“Humans lie to each other constantly. They mean to. They think it best. They tell you what a clever child you are when they mean someone should muzzle you, and they tell one another how handsome they look when they think they look absurd. They believe they’re doing the world a favor by lying. Why, take your sister as a case in point.”
I won’t say a word, Kate promised herself stoically, and Emily rushed to defend her sister against her newfound favorite.
“Kate doesn’t lie!” she said indignantly.

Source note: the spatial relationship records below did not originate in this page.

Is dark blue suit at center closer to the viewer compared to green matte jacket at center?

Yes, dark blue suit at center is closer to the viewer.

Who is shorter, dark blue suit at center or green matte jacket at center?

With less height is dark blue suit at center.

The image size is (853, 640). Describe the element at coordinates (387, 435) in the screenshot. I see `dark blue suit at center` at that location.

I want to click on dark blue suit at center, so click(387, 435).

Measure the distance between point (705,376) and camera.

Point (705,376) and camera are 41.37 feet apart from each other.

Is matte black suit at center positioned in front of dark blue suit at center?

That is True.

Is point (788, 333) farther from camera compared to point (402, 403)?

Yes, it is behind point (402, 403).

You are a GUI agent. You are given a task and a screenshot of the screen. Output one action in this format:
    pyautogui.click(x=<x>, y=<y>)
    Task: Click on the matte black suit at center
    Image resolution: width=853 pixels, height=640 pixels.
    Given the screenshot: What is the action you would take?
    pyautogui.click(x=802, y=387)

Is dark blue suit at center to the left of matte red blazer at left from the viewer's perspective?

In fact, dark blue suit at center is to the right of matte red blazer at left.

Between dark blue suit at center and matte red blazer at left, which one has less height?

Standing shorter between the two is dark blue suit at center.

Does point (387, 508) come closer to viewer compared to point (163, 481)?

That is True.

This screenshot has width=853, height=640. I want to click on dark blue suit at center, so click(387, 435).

“Oh, doesn’t she?” answered Marak, sounding much amused. “Well, M, I’m sure she doesn’t lie often, but such is the frail nature of humans that she simply couldn’t help herself. Imagine”—he lowered his voice dramatically—“as she stood by the bonfire tonight, she saw outlandish and otherworldly sights, and when I came toward her to lift her onto this horse here, she knew—she just knew—that if she let me put her onto this horse, she’d be galloped away beyond the world we know into some strange, shadowy underworld.” His voice dropped to a whisper. “And not one of the mortals on this earth would ever see her again.”
Emily went off into gales of laughter. Kate felt a swift chill run through her. How could this stranger know what she had felt? She hadn’t even known it herself. But that was it exactly, down to the last detail.
“And so,” continued Emily’s storyteller cheerfully, “what on earth could your sister say? Could she say, I think you are about to steal me for what awful ends I know not? No, she is a human. Shefell back on the polite lie. And so she said”—and here he took on a haughty tone—“ ‘I prefer to walk.’ ”
Kate forgot her promise to keep quiet. “You must think that I am a perfect fool!” she exclaimed.
“Oh, no,” the rider assured her. “You are a woman of rare perception. Not one woman in a hundred—maybe a thousand—would have realized in time. I find myself wondering,” he added thoughtfully, “just how you managed it.”